This is an update on the ramifications of the Supreme Court's ruling that the widely condemned fees which have been chargeable for employment tribunal claims are unlawful (see http://www.breakinglaw.co.uk/search/label/employment%20tribunal%20fees).
Last Wednesday 9 August 2017 the President of Employment Tribunals Judge Brian Doyle ordered that "all claims or applications brought to the Employment Tribunal in England and Wales upon the (Supreme Court decision)" were to be stayed to await the decisions of the Ministry of Justice and the Courts and Tribunals Service on the implications of the decision. That means that these claims and applications have been halted but not that they have been thrown out.

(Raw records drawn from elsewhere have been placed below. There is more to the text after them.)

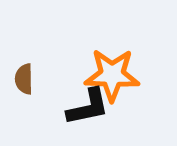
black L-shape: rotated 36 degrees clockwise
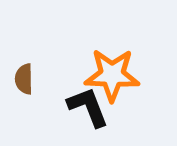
black L-shape: rotated 99 degrees counterclockwise
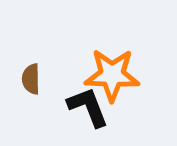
brown semicircle: moved 7 px right
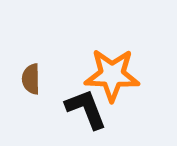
black L-shape: moved 2 px left, 2 px down
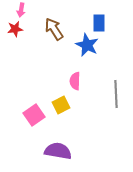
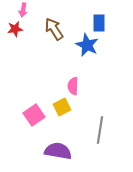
pink arrow: moved 2 px right
pink semicircle: moved 2 px left, 5 px down
gray line: moved 16 px left, 36 px down; rotated 12 degrees clockwise
yellow square: moved 1 px right, 2 px down
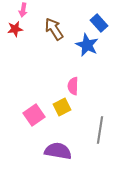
blue rectangle: rotated 42 degrees counterclockwise
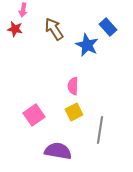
blue rectangle: moved 9 px right, 4 px down
red star: rotated 21 degrees clockwise
yellow square: moved 12 px right, 5 px down
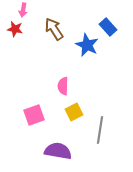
pink semicircle: moved 10 px left
pink square: rotated 15 degrees clockwise
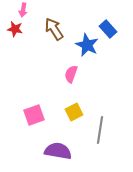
blue rectangle: moved 2 px down
pink semicircle: moved 8 px right, 12 px up; rotated 18 degrees clockwise
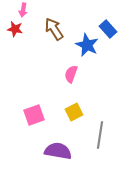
gray line: moved 5 px down
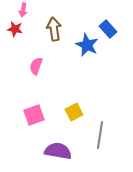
brown arrow: rotated 25 degrees clockwise
pink semicircle: moved 35 px left, 8 px up
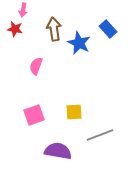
blue star: moved 8 px left, 2 px up
yellow square: rotated 24 degrees clockwise
gray line: rotated 60 degrees clockwise
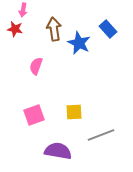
gray line: moved 1 px right
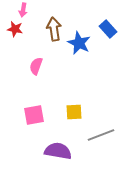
pink square: rotated 10 degrees clockwise
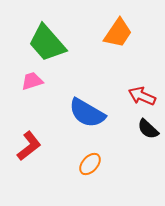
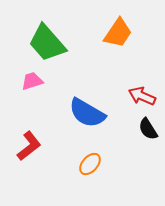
black semicircle: rotated 15 degrees clockwise
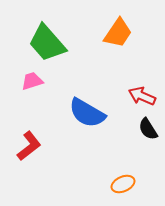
orange ellipse: moved 33 px right, 20 px down; rotated 25 degrees clockwise
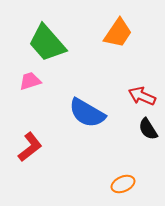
pink trapezoid: moved 2 px left
red L-shape: moved 1 px right, 1 px down
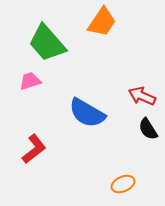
orange trapezoid: moved 16 px left, 11 px up
red L-shape: moved 4 px right, 2 px down
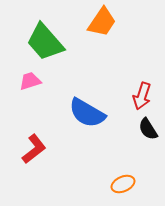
green trapezoid: moved 2 px left, 1 px up
red arrow: rotated 96 degrees counterclockwise
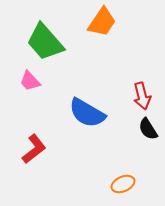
pink trapezoid: rotated 115 degrees counterclockwise
red arrow: rotated 32 degrees counterclockwise
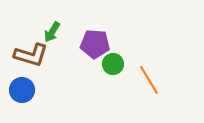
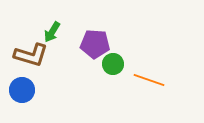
orange line: rotated 40 degrees counterclockwise
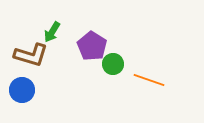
purple pentagon: moved 3 px left, 2 px down; rotated 28 degrees clockwise
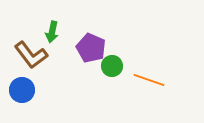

The order is perplexing and it is to be hoped that its terms and the reasons for it will quickly be clarified. If it is intended to pave the way for reduced fees to be charged in the future for claims that have been made since the Supreme Court ruling without any fee having been paid then it is difficult to see how it will be effective. These claims have been accepted for issue and only new subordinate legislation introducing reduced fees which is retrospective could squeeze money out of claimants. They just don't do subordinate legislation like this.
It is open to any party to one of the recent claims or applications to apply to the regional employment judge for the relevant employment tribunal region for the stay to be lifted. Expect many applications of this nature, particularly because of the novelty of a stay in circumstances such as these.
What is vital is that claimants who are late in making claims should not tarry on account of this development. The claim should go in without delay to await a decision on whether permission to make it belatedly will be given. The fact that it may be stayed for a while should not influence claimants.